DIRECTIVE → Below are some entries. Repeat exactly the lines from the one with "در کشورهای خلیج فارس: فرصت‌های" through the one with "اربردهای لوله صنعتی در سازه‌های بزرگ", and only those.

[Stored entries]
- - - - - - -

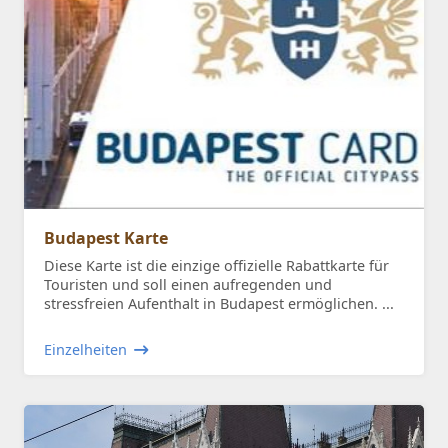
Budapest Karte
Diese Karte ist die einzige offizielle Rabattkarte für
Touristen und soll einen aufregenden und
stressfreien Aufenthalt in Budapest ermöglichen. ...
Einzelheiten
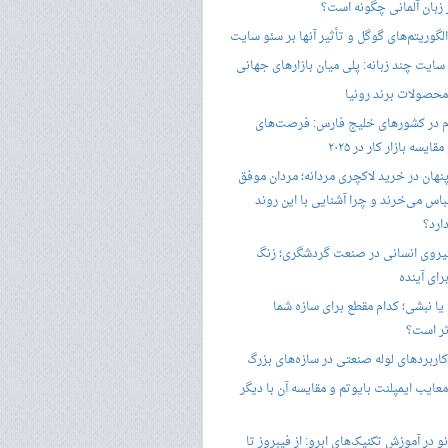
ر زبان آلمانی چگونه است؟
گوریتم‌های گوگل و تأثیر آنها بر سئو سایت
ایت چند زبانه: پلی میان بازارهای جهانی
حصولات برند رونیا
 در کشورهای خلیج فارس: فرصت‌های
ایسه بازار کار در ۲۰۲۵
پنهان در خرید لاکچری مردانه؛ مردان موفق
باس می‌خرند و چرا آشنایی با این روند
ارد؟
یروی انسانی در صنعت گردشگری؛ زنگ
ای آینده
یا نبشی؛ کدام مقطع برای سازه شما
ر است؟
اربردهای لوله صنعتی در سازه‌های بزرگ
معایب ایمپلنت بایوتم و مقایسه آن با دیگر
 در آموزش تکنیک‌های ابرو: از فیبروز تا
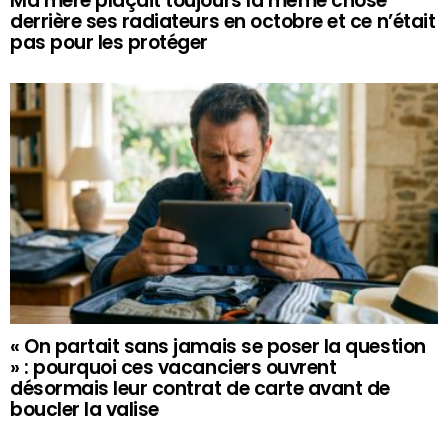
Ma mère plaçait toujours la même chose
derrière ses radiateurs en octobre et ce n’était
pas pour les protéger
« On partait sans jamais se poser la question
» : pourquoi ces vacanciers ouvrent
désormais leur contrat de carte avant de
boucler la valise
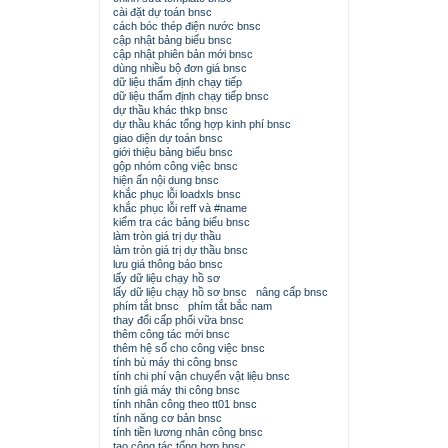
cài đặt dự toán bnsc
cách bóc thép điện nước bnsc
cập nhật bảng biểu bnsc
cập nhật phiên bản mới bnsc
dùng nhiều bộ đơn giá bnsc
dữ liệu thẩm định chạy tiếp
dữ liệu thẩm định chạy tiếp bnsc
dự thầu khác thkp bnsc
dự thầu khác tổng hợp kinh phí bnsc
giao diện dự toán bnsc
giới thiệu bảng biểu bnsc
gộp nhóm công việc bnsc
hiện ẩn nội dung bnsc
khắc phục lỗi loadxls bnsc
khắc phục lỗi reff và #name
kiểm tra các bảng biểu bnsc
làm tròn giá trị dự thầu
làm tròn giá trị dự thầu bnsc
lưu giá thông báo bnsc
lấy dữ liệu chạy hồ sơ
lấy dữ liệu chạy hồ sơ bnsc
nâng cấp bnsc
phím tắt bnsc
phím tắt bắc nam
thay đổi cấp phối vữa bnsc
thêm công tác mới bnsc
thêm hệ số cho công việc bnsc
tính bù máy thi công bnsc
tính chi phí vận chuyển vật liệu bnsc
tính giá máy thi công bnsc
tính nhân công theo tt01 bnsc
tính năng cơ bản bnsc
tính tiền lương nhân công bnsc
tạo công tác tổng hợp bnsc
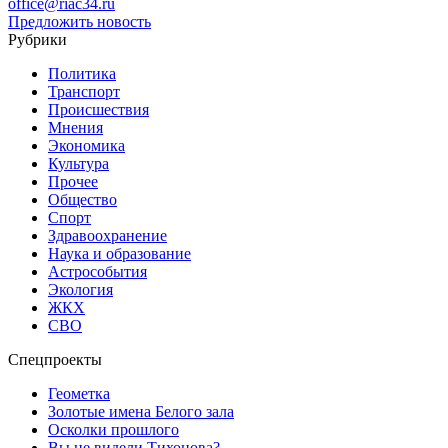
office@riac34.ru
Предложить новость
Рубрики
Политика
Транспорт
Происшествия
Мнения
Экономика
Культура
Прочее
Общество
Спорт
Здравоохранение
Наука и образование
Астрособытия
Экология
ЖКХ
СВО
Спецпроекты
Геометка
Золотые имена Белого зала
Осколки прошлого
Вы не видели Тихонова?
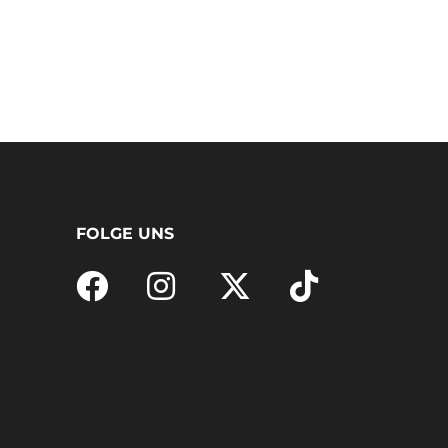
FOLGE UNS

- - - - - - -

YOUR RESPONSE →
 در کشورهای خلیج فارس: فرصت‌های
ایسه بازار کار در ۲۰۲۵
پنهان در خرید لاکچری مردانه؛ مردان موفق
باس می‌خرند و چرا آشنایی با این روند
ارد؟
یروی انسانی در صنعت گردشگری؛ زنگ
ای آینده
یا نبشی؛ کدام مقطع برای سازه شما
ر است؟
اربردهای لوله صنعتی در سازه‌های بزرگ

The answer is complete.